Data visualization images:
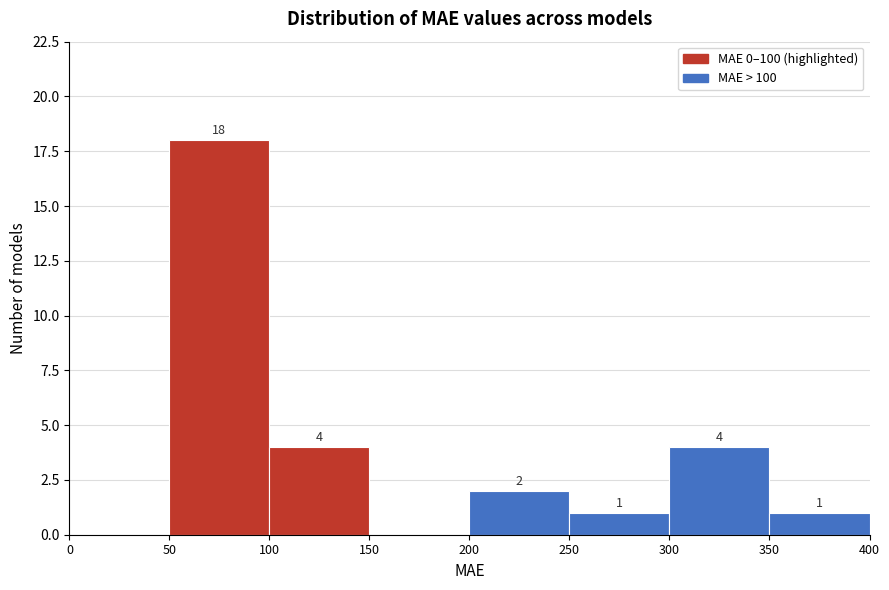

Over which range of the x-axis is the bar tallest?

50 to 100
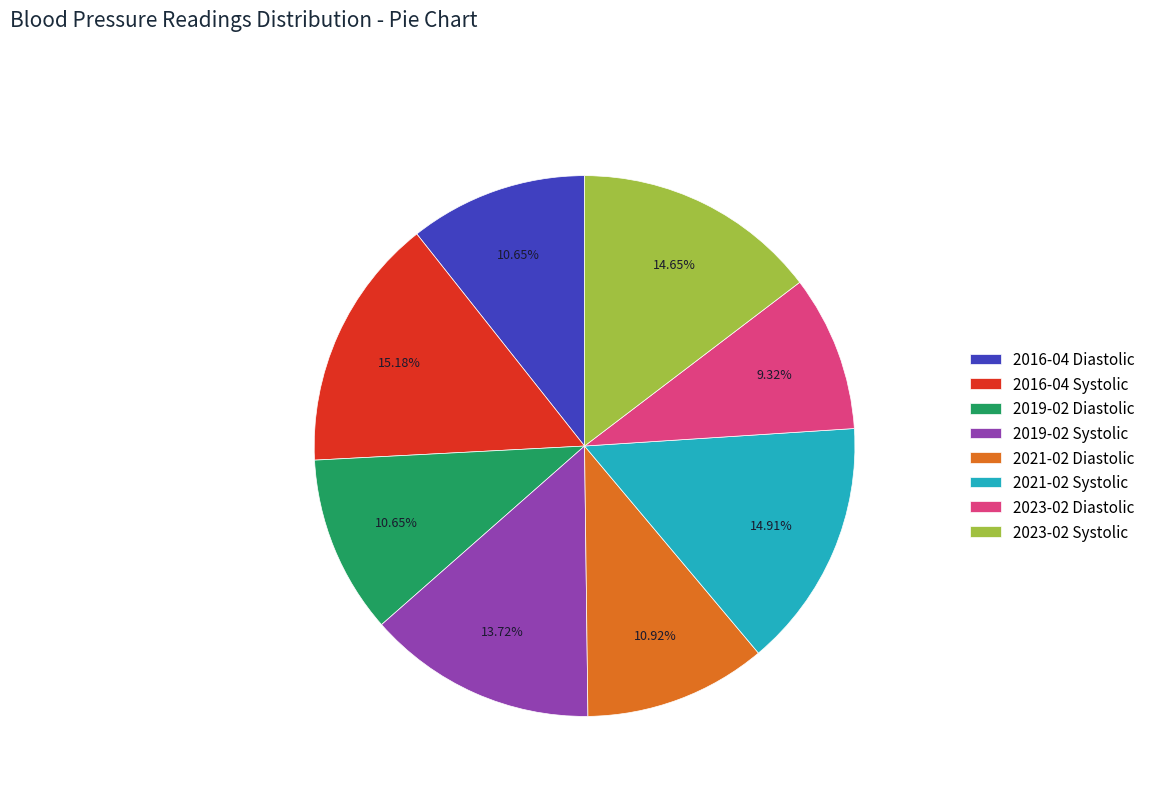

Combined, what portion of the pie is 2016-04 Systolic and 2023-02 Diastolic?

24.5%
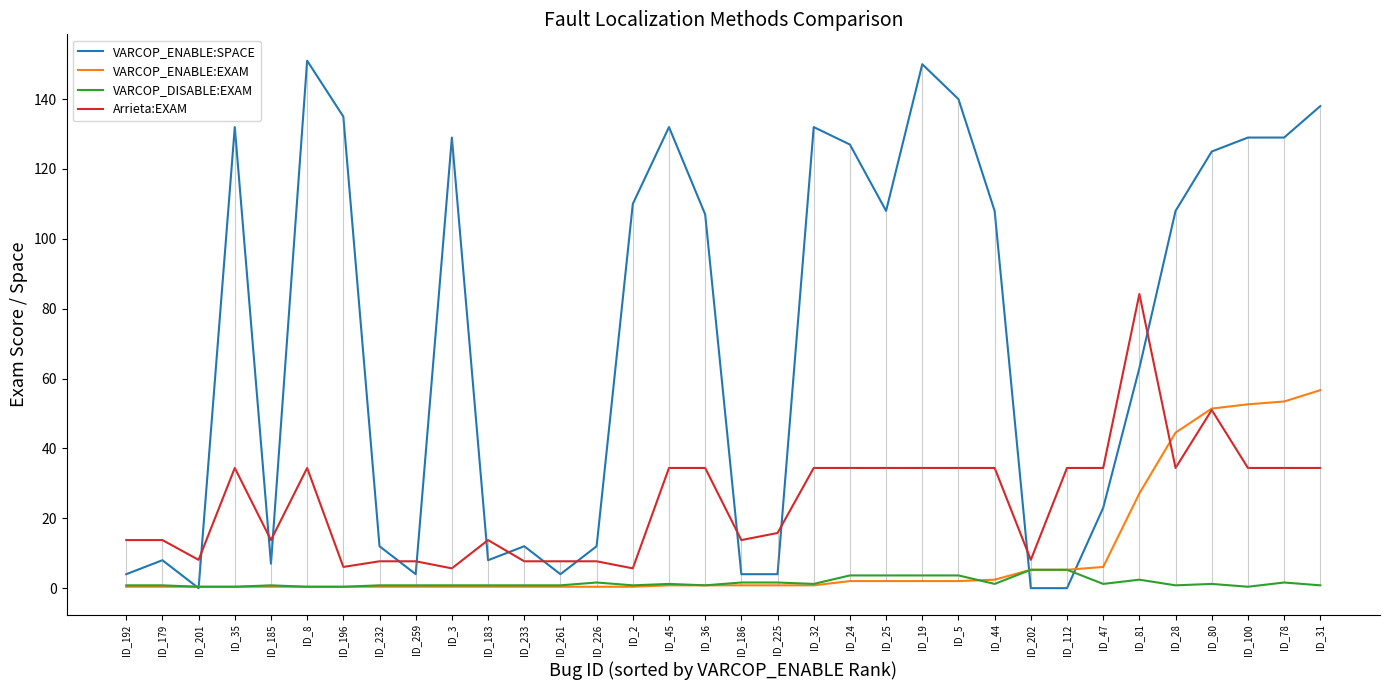

At which category does VARCOP_ENABLE:SPACE reach its first local valley?

ID_201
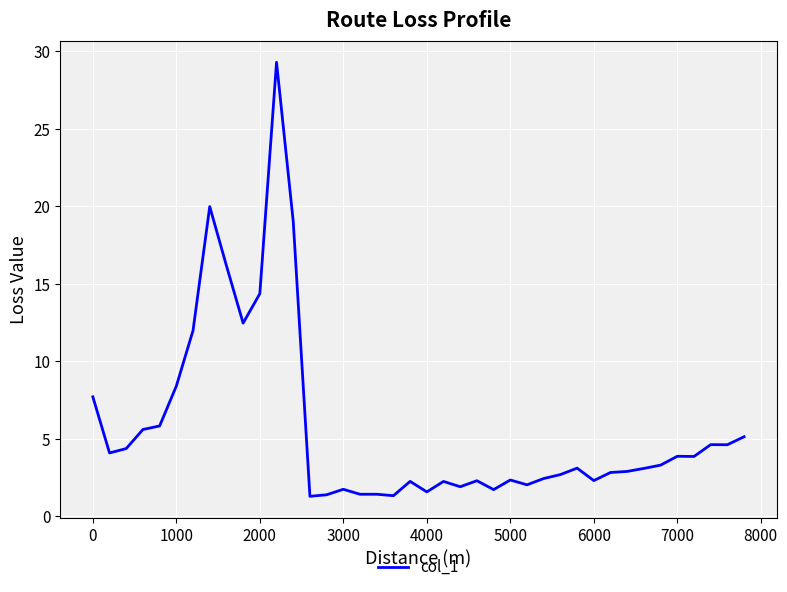

What is the difference between the maximum and minimum values?

28.0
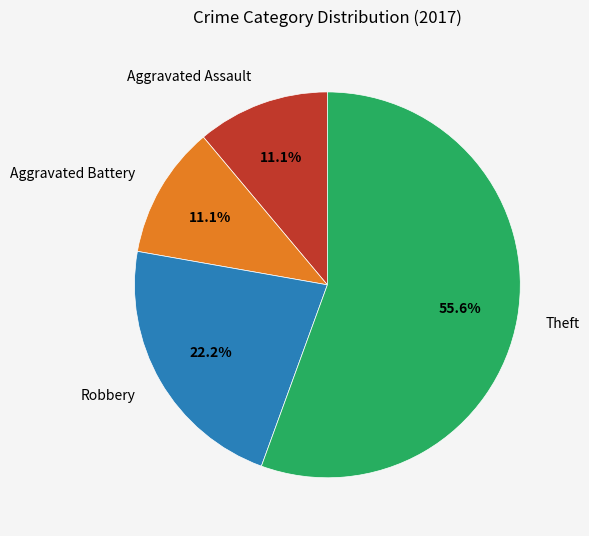

Is it true that Theft is 56% of the pie?

True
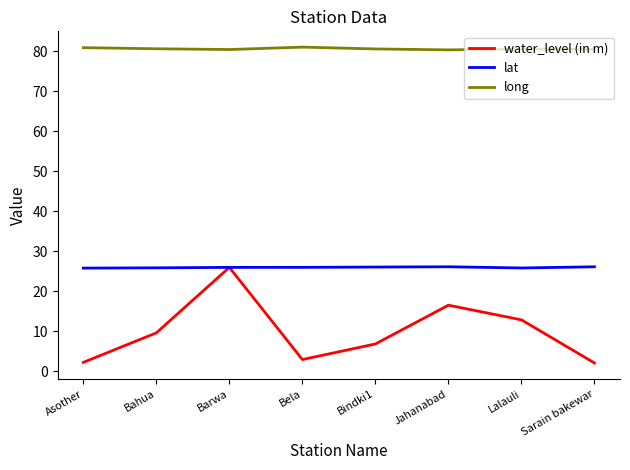

How many interior local valleys does the water_level (in m) series have?

1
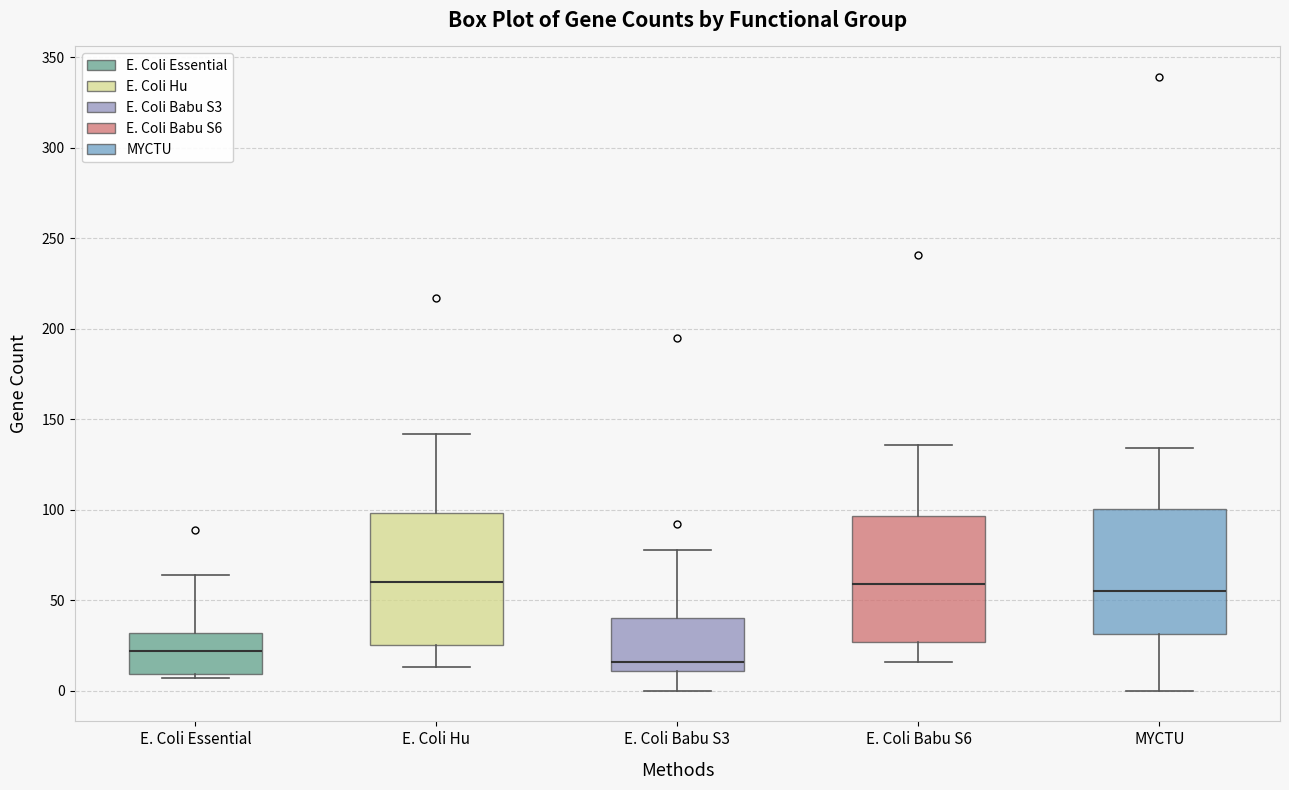

Reading left to right, read every box against the y-axis: the position of its median line, the range the box covers, and the ends of its whiskers. The values are not printed on the chart, so give them approximately, as read against the axis.

E. Coli Essential: median 20, box 10 to 30, whiskers 5 to 65
E. Coli Hu: median 60, box 25 to 100, whiskers 15 to 140
E. Coli Babu S3: median 15, box 10 to 40, whiskers 0 to 80
E. Coli Babu S6: median 60, box 25 to 95, whiskers 15 to 135
MYCTU: median 55, box 30 to 100, whiskers 0 to 135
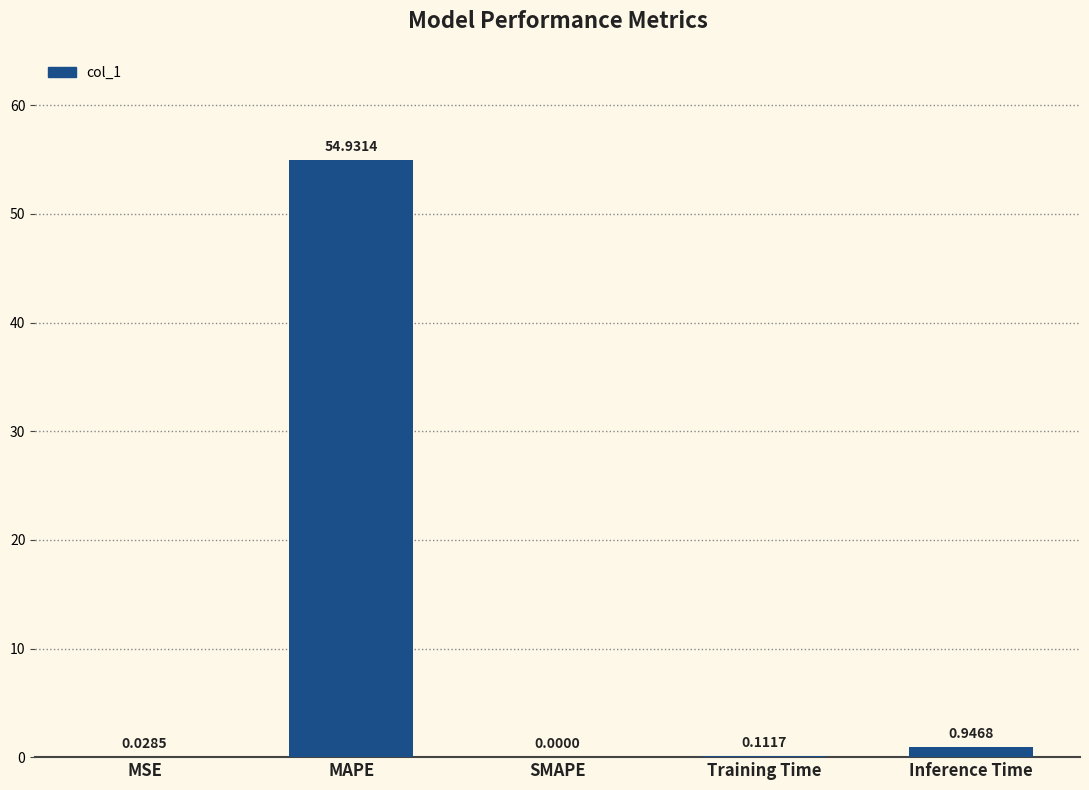

What is the sum of all values?

56.0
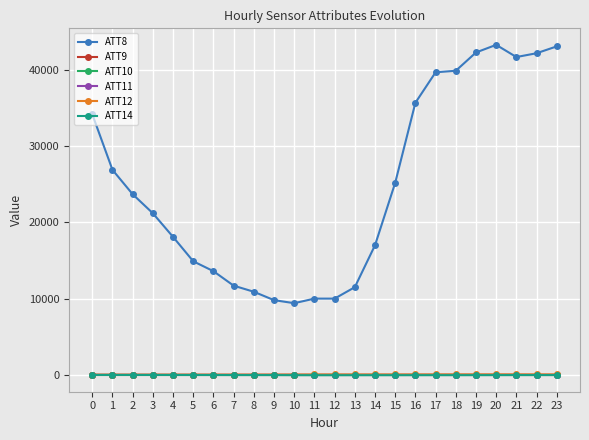

True or false: ATT14 has a value of -23.7 at 11.

False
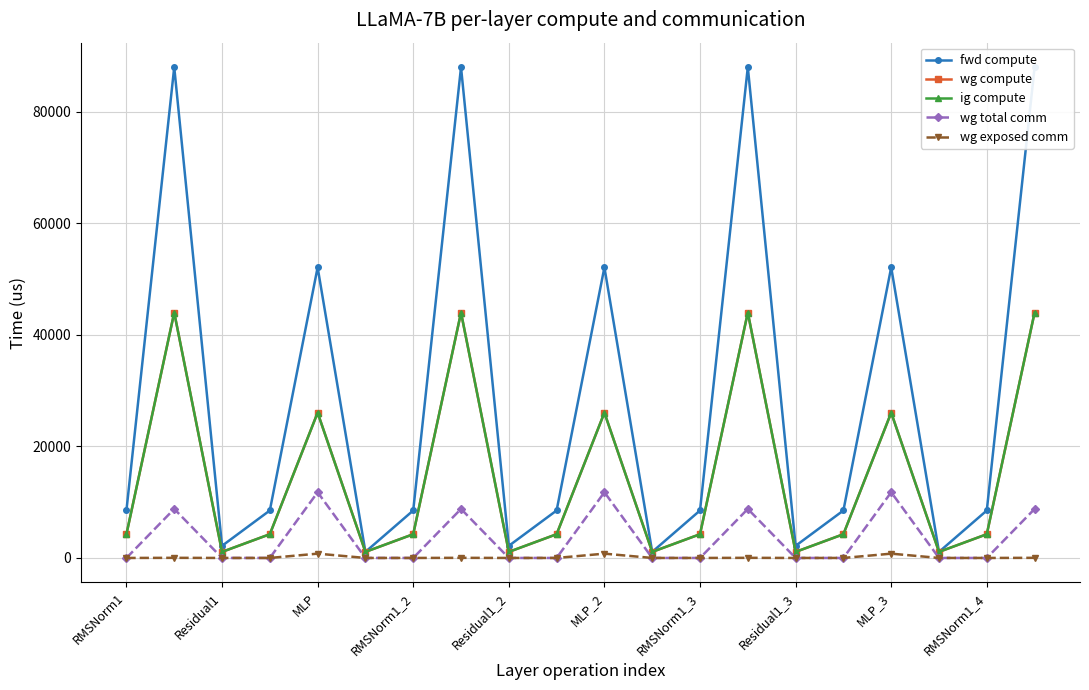

How many lines are shown in the chart?

5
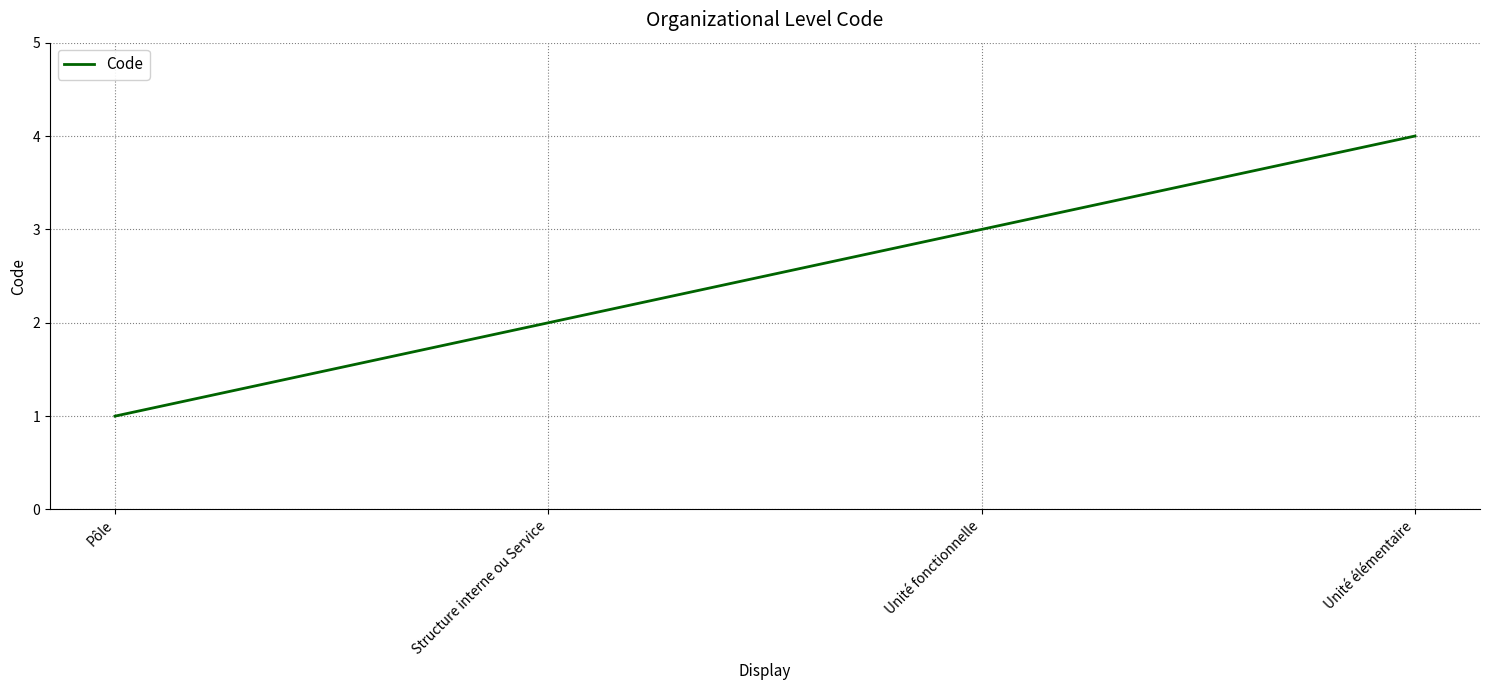

What is the difference between the second highest and second lowest values?

1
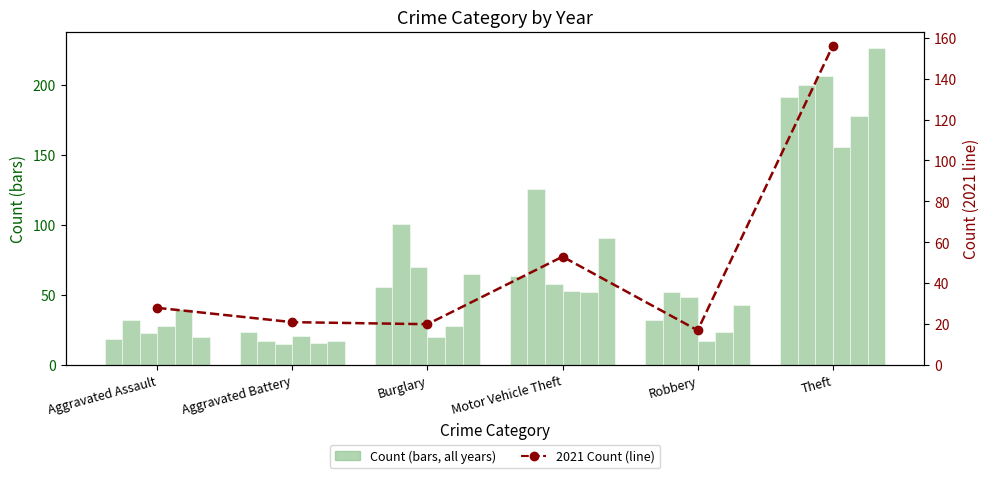

How many bars are there in total?

6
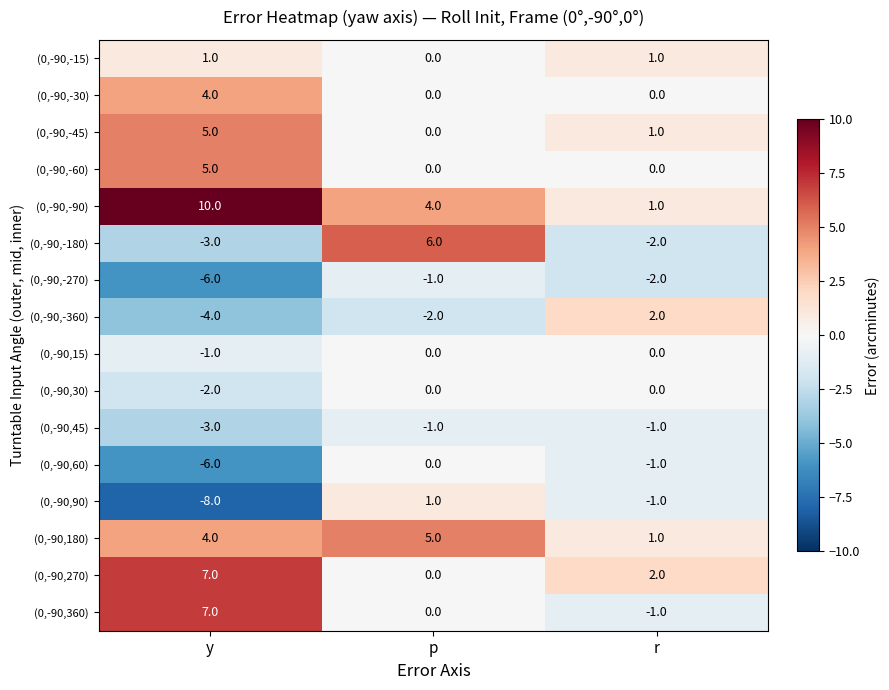

List the labels in order of (0,-90,60) value, largest first.

p, r, y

WORK REQUIRED
Reproduce all of the lines above verbatim, omitting the pictures from your output.

TASK SOLUTION
Over which range of the x-axis is the bar tallest?

50 to 100

Combined, what portion of the pie is 2016-04 Systolic and 2023-02 Diastolic?

24.5%

At which category does VARCOP_ENABLE:SPACE reach its first local valley?

ID_201

What is the difference between the maximum and minimum values?

28.0

Is it true that Theft is 56% of the pie?

True

How many interior local valleys does the water_level (in m) series have?

1

Reading left to right, read every box against the y-axis: the position of its median line, the range the box covers, and the ends of its whiskers. The values are not printed on the chart, so give them approximately, as read against the axis.

E. Coli Essential: median 20, box 10 to 30, whiskers 5 to 65
E. Coli Hu: median 60, box 25 to 100, whiskers 15 to 140
E. Coli Babu S3: median 15, box 10 to 40, whiskers 0 to 80
E. Coli Babu S6: median 60, box 25 to 95, whiskers 15 to 135
MYCTU: median 55, box 30 to 100, whiskers 0 to 135

What is the sum of all values?

56.0

True or false: ATT14 has a value of -23.7 at 11.

False

How many lines are shown in the chart?

5

What is the difference between the second highest and second lowest values?

1

How many bars are there in total?

6

List the labels in order of (0,-90,60) value, largest first.

p, r, y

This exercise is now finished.